▶ **Passage shown**
In an oft-quoted remark, Karl Barth recommended holding the Bible in one hand and a newspaper in the other. For me, it’s more like the Bible and five newspapers. From my home in the Missouri Ozarks, I try to keep up with a range of local and national publications. There is nothing better than sitting down with a hot cup of coffee and a newspaper fresh from the driveway. I read print editions of the “Springfield News-Leader,” the “Wall Street Journal,” “USA Today,” the “New York Times,” and the “Christian Science Monitor’s” weekly review. In the past, I’ve been a fan of “Newsday,” the “Chicago Tribune,” the “Newark Star-Ledger,” and the Minneapolis “StarTribune.”

Some of my favorite writers share my love for newsprint and coffee. When I interviewed him in the 1990s, columnist E.J. Dionne recalled growing up in a household with four Sunday papers. More than one newspaper meant exposure to multiple perspectives. In sharp contrast to our era of Fox News and MSNBC, liberal tabloids coexisted with conservative Hearst papers, often in the same household. Reflecting his “very politically heterogeneous family,” Dionne said, “I ended up with affection for a lot of points of view I disagreed with.”

New Yorkers once feasted on 15 daily papers. But the days are coming when America will experience a newspaper famine. According to www.newspaperdeathwatch.com, a dozen metropolitan papers have closed since 2007. Many journalists have chronicled “the death and life of great American newspapers,” the “demise of the traditional media,” and “the decline of newspapers.”

As a sociologist of religion, such tales remind me of the stories scholars tell about mainline Protestant denominations. Books like "The Mainstream Protestant 'Decline'" and "Between the Times" trace the rise and fall of mainline Christianity. According to Louisville Institute Director James Lewis, this research has focused on two central questions: “1) just how bad is it and 2) how did we get here?” This quotation comes from a review essay on “American denominational studies,” but it also describes the fate of the American press.

Mainline Protestantism and print journalism face similar challenges. Both have dealt with declining numbers and aging constituencies. Both have endured financial crises and cuts in personnel. Both have experienced a loss of influence in the public square. Both are less visible than they were a generation ago.

The challenges of the twenty-first century go beyond shrinking audiences and tighter budgets. Writing of a “day of reckoning” for American newspapers, John Nichols and Robert McChesney note that “the crisis of which we speak involves more than mere economics.” The internet is not the main problem. For Nichols and McChesney, the crisis of American newspapers reflects a deeper crisis in “the institution of journalism itself.” They urge journalists to recover the core practices of their craft: investigative journalism and “hard-hitting reporting that monitors people in power.”

▶ **Extracted information**
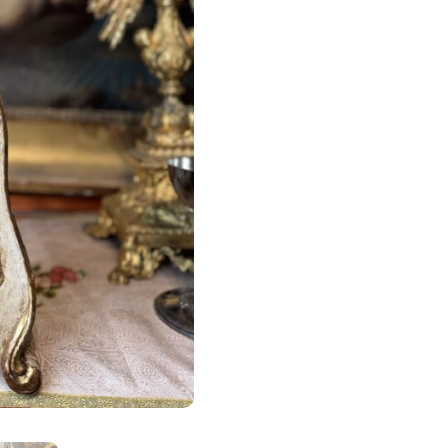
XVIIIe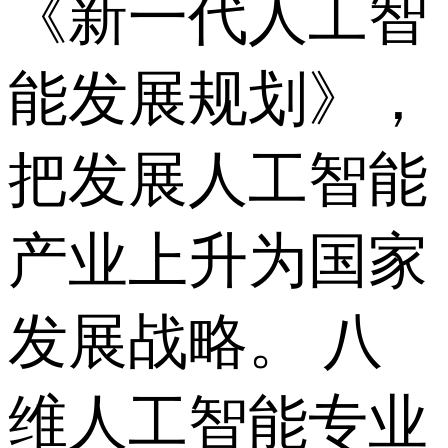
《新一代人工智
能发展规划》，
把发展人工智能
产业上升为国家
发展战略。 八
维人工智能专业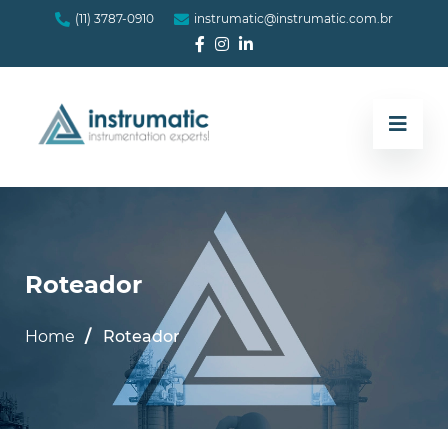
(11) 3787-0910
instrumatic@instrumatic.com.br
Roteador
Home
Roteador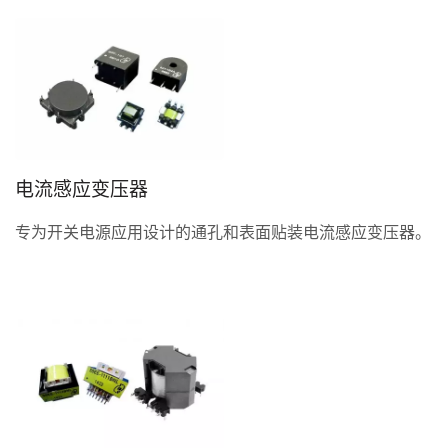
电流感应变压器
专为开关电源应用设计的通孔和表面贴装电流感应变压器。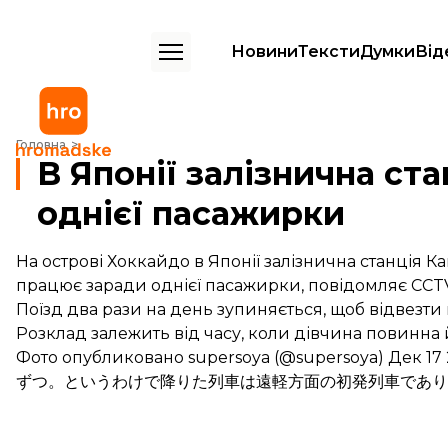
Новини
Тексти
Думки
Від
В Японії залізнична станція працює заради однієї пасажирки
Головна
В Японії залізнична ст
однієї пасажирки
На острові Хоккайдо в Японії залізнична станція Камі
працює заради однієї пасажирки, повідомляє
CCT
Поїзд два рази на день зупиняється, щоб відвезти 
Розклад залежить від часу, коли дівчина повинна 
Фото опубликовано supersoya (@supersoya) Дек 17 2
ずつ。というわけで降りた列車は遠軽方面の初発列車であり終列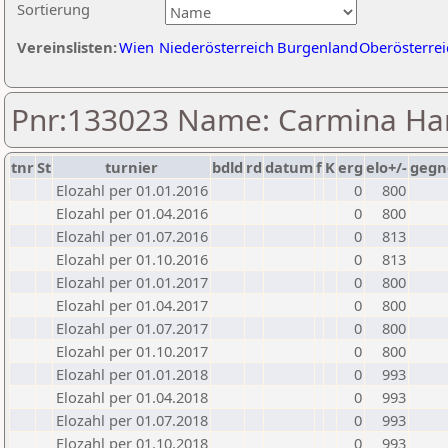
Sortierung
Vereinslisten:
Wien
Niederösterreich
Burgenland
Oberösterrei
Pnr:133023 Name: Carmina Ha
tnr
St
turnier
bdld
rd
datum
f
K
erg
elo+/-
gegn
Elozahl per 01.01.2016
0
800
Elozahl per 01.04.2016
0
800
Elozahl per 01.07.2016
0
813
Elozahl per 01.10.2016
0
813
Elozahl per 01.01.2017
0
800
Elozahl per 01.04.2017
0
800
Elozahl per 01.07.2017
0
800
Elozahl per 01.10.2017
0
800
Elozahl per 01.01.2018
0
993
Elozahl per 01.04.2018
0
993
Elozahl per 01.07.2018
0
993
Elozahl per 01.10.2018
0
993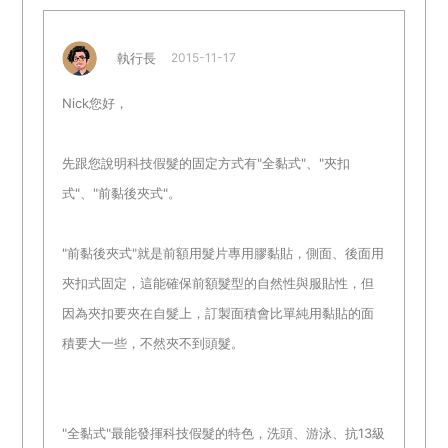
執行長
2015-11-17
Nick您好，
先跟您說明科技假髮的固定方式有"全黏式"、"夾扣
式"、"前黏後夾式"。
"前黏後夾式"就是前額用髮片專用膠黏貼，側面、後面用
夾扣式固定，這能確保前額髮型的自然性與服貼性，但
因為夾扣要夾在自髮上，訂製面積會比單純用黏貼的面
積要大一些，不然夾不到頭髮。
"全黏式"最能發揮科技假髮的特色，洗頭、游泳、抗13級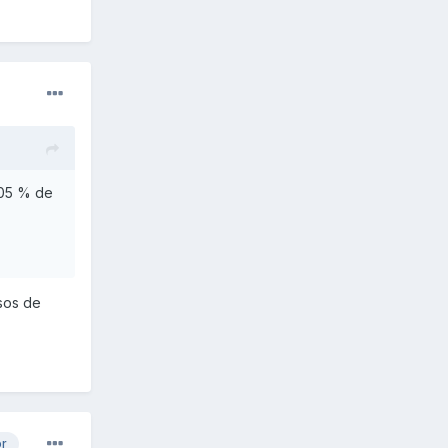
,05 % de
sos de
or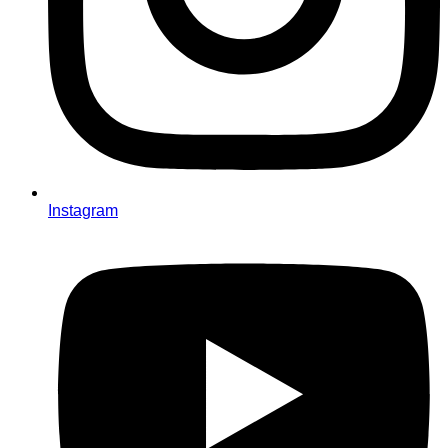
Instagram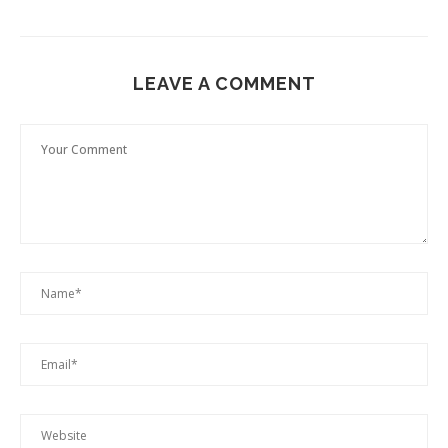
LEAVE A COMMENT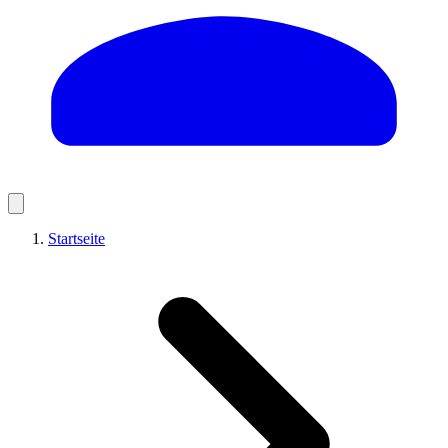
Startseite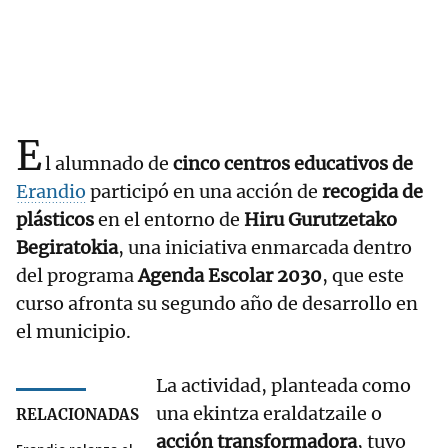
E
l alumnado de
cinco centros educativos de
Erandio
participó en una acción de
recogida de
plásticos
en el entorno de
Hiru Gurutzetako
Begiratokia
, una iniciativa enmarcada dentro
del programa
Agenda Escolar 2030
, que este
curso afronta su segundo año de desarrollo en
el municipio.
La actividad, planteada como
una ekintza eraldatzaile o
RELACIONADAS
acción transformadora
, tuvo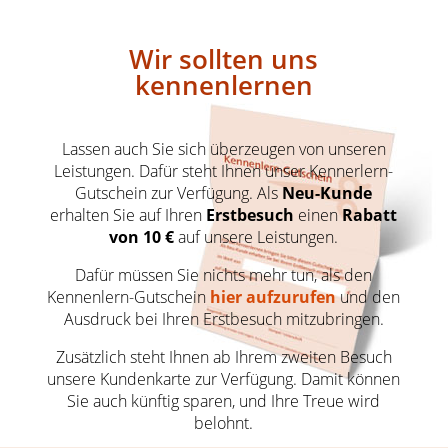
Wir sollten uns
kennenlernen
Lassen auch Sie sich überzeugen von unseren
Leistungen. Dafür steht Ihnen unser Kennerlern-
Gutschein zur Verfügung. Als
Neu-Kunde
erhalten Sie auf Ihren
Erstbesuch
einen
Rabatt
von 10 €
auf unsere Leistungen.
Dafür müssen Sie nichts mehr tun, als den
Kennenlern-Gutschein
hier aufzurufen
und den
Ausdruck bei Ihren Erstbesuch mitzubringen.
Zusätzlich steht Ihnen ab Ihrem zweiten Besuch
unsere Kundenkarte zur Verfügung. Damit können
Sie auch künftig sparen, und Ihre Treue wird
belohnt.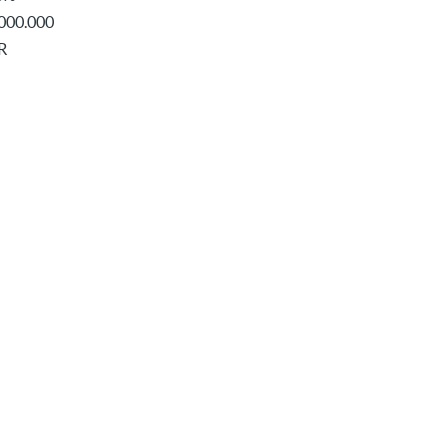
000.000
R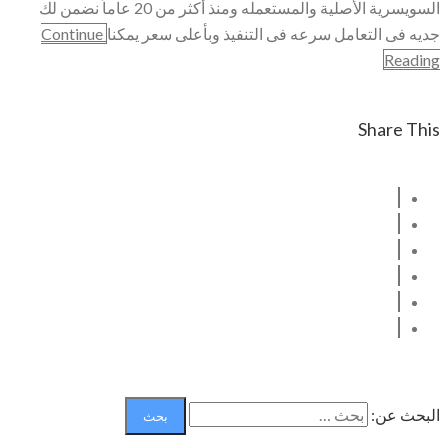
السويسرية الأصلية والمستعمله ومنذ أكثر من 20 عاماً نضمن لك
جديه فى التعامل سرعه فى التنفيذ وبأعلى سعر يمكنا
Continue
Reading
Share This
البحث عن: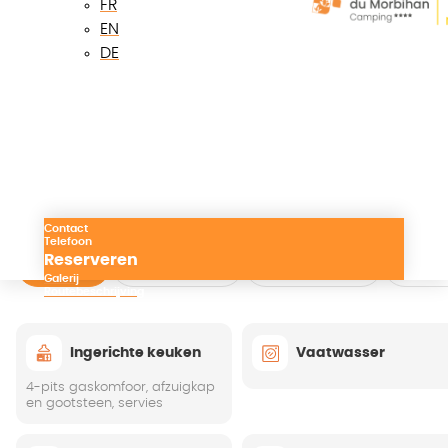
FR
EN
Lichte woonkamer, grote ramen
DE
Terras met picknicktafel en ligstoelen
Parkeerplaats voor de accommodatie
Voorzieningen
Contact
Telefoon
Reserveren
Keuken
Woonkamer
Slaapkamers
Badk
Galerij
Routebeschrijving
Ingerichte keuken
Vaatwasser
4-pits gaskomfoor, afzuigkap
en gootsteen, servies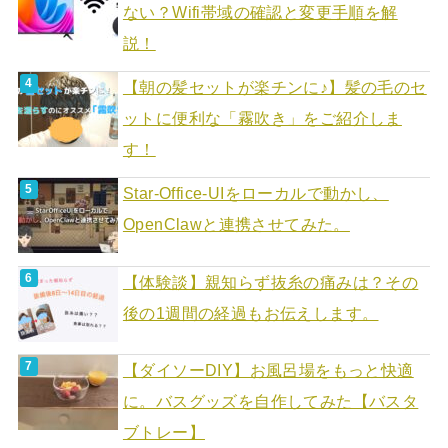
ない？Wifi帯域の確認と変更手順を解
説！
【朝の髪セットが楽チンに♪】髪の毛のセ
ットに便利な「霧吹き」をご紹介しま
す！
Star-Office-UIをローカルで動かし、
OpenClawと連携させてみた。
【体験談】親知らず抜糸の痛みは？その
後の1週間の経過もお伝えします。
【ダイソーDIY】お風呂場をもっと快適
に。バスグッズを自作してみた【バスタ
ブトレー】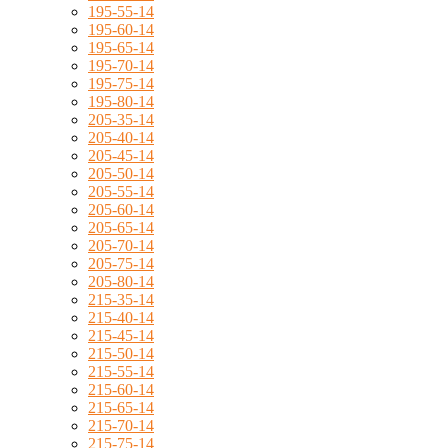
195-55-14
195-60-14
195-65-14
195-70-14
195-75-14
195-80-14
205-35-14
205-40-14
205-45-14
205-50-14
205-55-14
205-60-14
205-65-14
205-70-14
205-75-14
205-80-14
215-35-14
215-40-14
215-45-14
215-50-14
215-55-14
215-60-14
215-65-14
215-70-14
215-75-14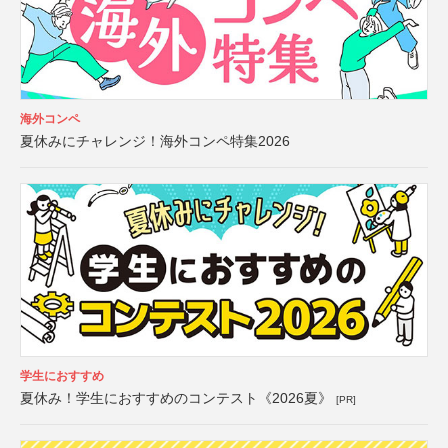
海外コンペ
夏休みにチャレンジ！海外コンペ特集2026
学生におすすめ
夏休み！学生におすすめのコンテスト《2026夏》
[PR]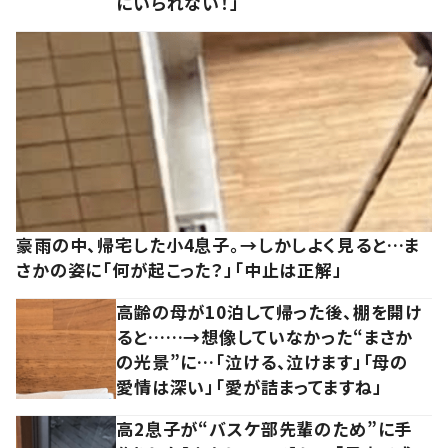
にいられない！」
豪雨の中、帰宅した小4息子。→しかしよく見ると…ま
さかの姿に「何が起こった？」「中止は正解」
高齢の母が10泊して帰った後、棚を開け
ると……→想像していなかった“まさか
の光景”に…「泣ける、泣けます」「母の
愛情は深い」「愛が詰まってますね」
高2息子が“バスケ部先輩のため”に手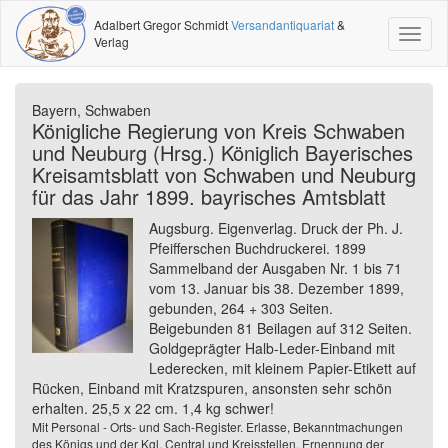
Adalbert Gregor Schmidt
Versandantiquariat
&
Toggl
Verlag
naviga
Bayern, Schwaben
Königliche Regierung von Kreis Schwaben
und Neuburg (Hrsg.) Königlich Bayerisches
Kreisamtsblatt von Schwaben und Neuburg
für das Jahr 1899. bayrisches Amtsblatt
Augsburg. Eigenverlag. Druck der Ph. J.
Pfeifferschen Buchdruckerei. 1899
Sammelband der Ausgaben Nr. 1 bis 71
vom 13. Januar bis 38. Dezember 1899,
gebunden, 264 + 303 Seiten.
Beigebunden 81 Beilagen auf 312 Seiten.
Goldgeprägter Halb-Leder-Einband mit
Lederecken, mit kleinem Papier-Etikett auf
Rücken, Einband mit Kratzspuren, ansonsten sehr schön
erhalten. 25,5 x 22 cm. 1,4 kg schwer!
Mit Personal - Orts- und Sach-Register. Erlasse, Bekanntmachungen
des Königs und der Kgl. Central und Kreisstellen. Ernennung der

▶ **Task prompt**
Extend the essay comparing the decline of American newspapers with that of mainline Protestantism, continuing past its final paragraph.

▶ **Answer to this task**
The challenges facing the mainline are about more than putting “butts in the pews.” My Methodist Pastor Andy Bryan confesses that constant talk about numbers leaves him anxious and frustrated. Bryan recalls his experiences in a church that actually grew: “Essentially, we just tried to be the church, knowing that the presence of the living Christ was with us every time we gathered together. We invited people with warmth, friendship, and hospitality. We worshiped with energy and passion. We studied together with honesty, relevance, and intentionality. We served our community and our world with boldness and restlessness for God’s justice.”

Like Bryan, the sharpest mainline thinkers stress the importance of distinctive practices in congregational life. In "Christianity for the Rest of Us," Diana Butler Bass highlights the role of hospitality, contemplation, testimony and a half-dozen other practices in 50 growing mainline churches. Recent research from Hartford Seminary reveals that a sense of distinct identity is related to congregational vitality. Sociologist Nancy Ammerman suggests that some mainline congregations “are choosing to highlight their denominational particularities” in ways that renew their traditions.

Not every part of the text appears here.